铁氰化钆修饰电极的固态电化学及电催化性能

制备了一种新的稀土铁氰化物——铁氰化钆(GdHCF), 并对其进行了表征. 元素分析、EDX和TGA结果表明, GdHCF的计量式为NaGdFe(CN)6•12H2O(在NaCl溶液中制备), 红外光谱结果显示GdHCF晶体中有两种形式的水分子存在, 一种是靠氢键结合的填隙水分子(5个), 一种是与Gd配位的配位水分子(7个)；XPS结果表明GdHCF中铁为+2价, 钆为+3价. 将GdHCF固定到石墨(SG)电极上(GdHCF/SG), 研究了它的固态电化学性能, 其循环伏安曲线上表现出一对良好且稳定的氧化还原峰, 式量电位E0′几乎不随扫速而变化(在10~300 mV•s−1范围内, E0′平均值为(197±3) mV)；并且E0′与支持电解质中阳离子(Na+)活度的对数(lgaNa+)之间呈线性关系, 斜率为54.1 mV, 这一特性关系可用于测定NaCl溶液中Na+的活度. 进一步研究的结果表明, GdHCF对神经递质多巴胺(DA)和抗坏血酸(AA)的电化学氧化均具有催化作用, 催化电流随DA(或AA)浓度的增加而增加.

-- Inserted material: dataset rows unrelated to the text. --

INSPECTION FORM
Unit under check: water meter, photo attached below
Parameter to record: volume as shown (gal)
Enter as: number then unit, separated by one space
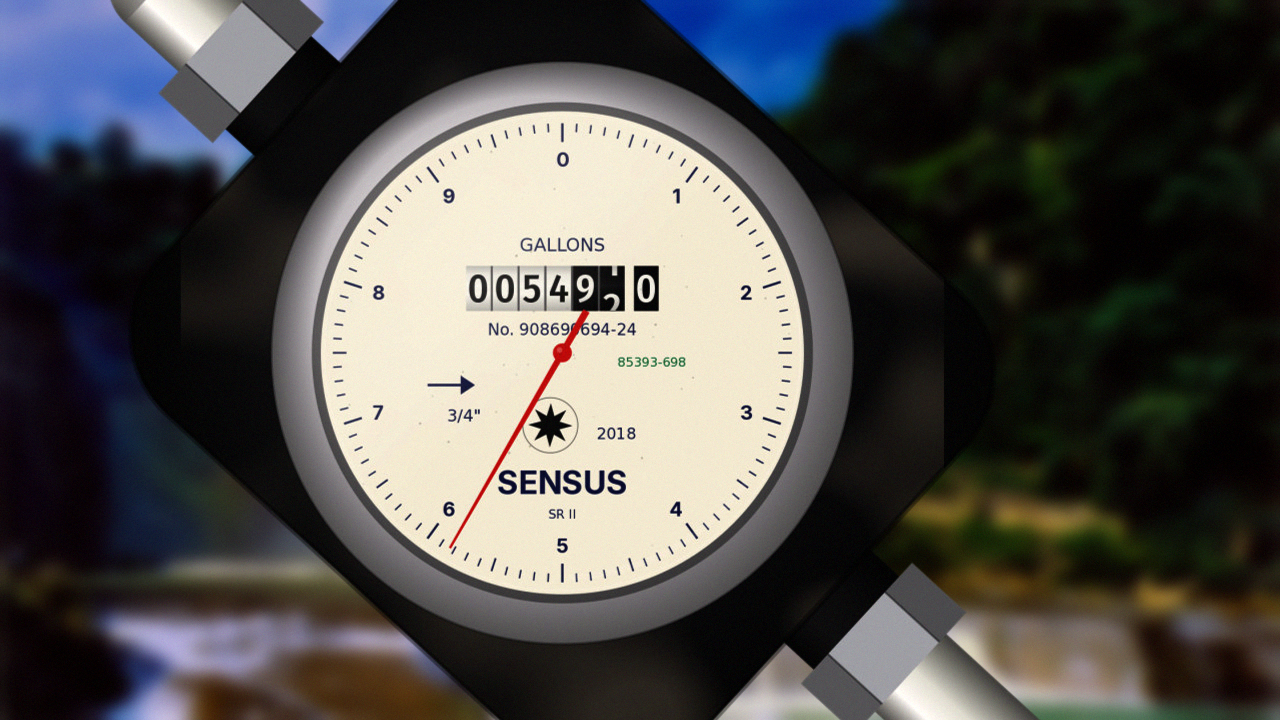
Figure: 54915.8 gal
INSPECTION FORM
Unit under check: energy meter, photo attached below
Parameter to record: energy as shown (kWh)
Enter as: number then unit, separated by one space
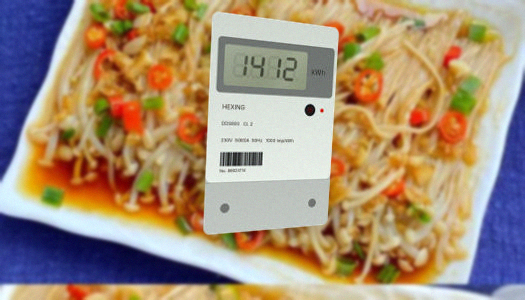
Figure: 1412 kWh
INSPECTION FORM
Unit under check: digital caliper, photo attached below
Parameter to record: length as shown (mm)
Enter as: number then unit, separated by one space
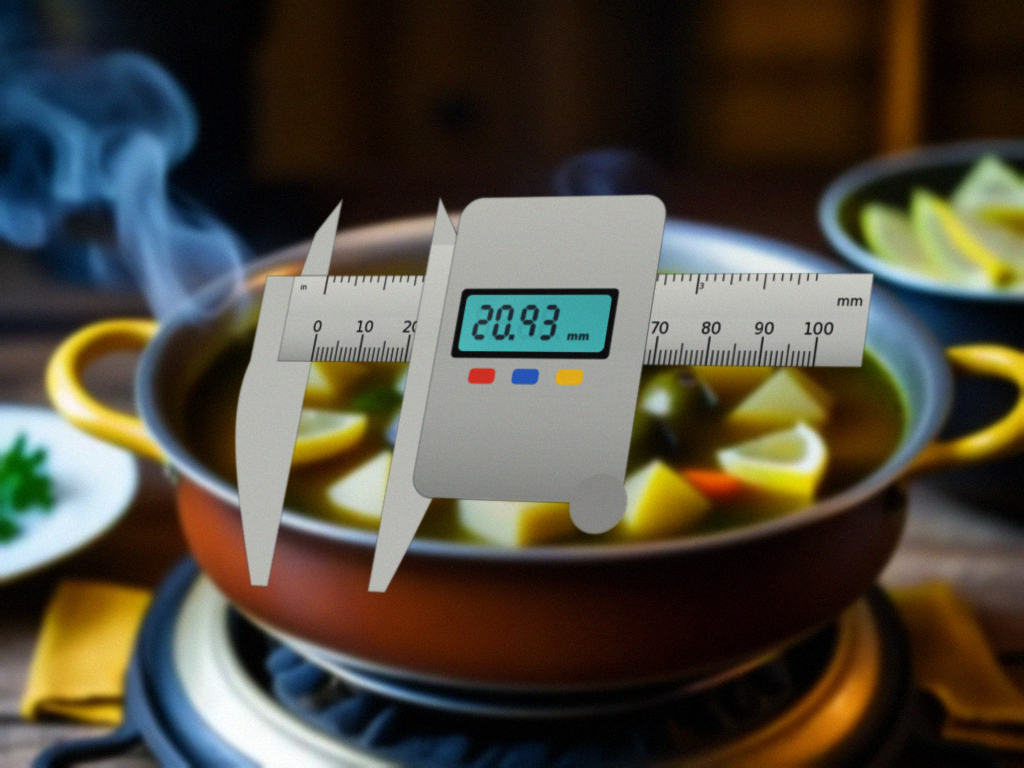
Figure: 20.93 mm
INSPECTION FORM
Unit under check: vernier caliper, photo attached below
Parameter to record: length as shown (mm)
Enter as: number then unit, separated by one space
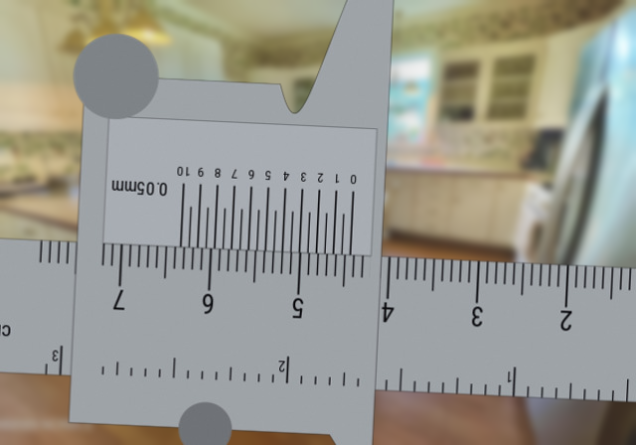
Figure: 44.4 mm
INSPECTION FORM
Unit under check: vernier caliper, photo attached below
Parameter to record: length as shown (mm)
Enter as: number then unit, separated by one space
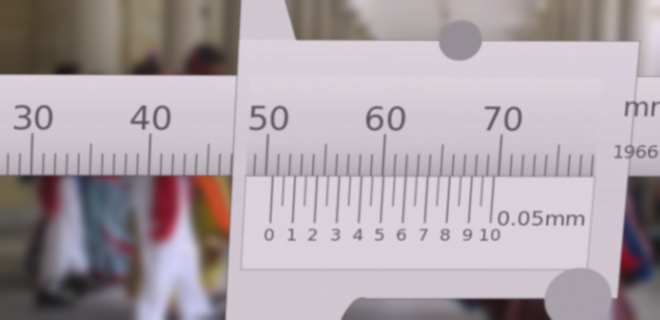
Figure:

Solid-state Electrochemistry of Gadolinium Hexacyanoferrate Modified Electrode and Its Electrocatalytic Property

A new electroactive polynuclear inorganic compound of rare earth metal, gadolinium hexacyanoferrate (GdHCF), was prepared and characterized using the techniques of FTIR spectroscopy, thermogravimetric analysis (TGA), UV-Vis spectrometry, X-ray photoelectron spectroscopy (XPS), ICP atomic emission spectoscopy, and EDX. The results of ICP atomic emission spectroscopy, EDX, and TGA indicated that the prepared GdHCF sample had a stoichiometry of NaGdFe(CN)6•12H2O (when GdHCF was prepared in NaCl solution). The FTIR spectrum of GdHCF showed that there were two types of water molecules in the structure of GdHCF: one was the interstitial water (5 H2O), which resulted from the association of water due to H-bonding, and the other was water coordinated with Gd (7 H2O). The results obtained using XPS showed that the oxidation state of Fe and Gd in the GdHCF sample was +2 and +3, respectively. GdHCF was immobilized on the surface of spectroscopically pure graphite (SG) electrode forming the GdHCF/SG electrode, and the solid-state electrochemistry of the resultant electrode was studied using cyclic voltammetry. The cyclic voltammetric results indicated that the GdHCF/SG electrode exhibited a pair of welldefined and stable redox peaks with the formal potential of E0′=(197±3) mV. The effects of the concentration of the supporting electrolyte on the electrochemical characteristics of GdHCF were studied, and the results showed that the value of E0′ increased linearly with the activity of the cationic ion of the supporting electrolyte (lgaNa+), with a slope of 54.1 mV, which may become a novel method for determining the activity of Na+ in solution. Further experimental results indicated that GdHCF had electrocatalytic activities toward the oxidation of dopamine (DA), and ascorbic acid (AA), and the electro- catalytic current increased linearly with the concentration of DA (or AA) in the range of 1.0~10.0 mmol•L−1 (for DA) or 0.5~20.0 mmol•L−1 (for AA).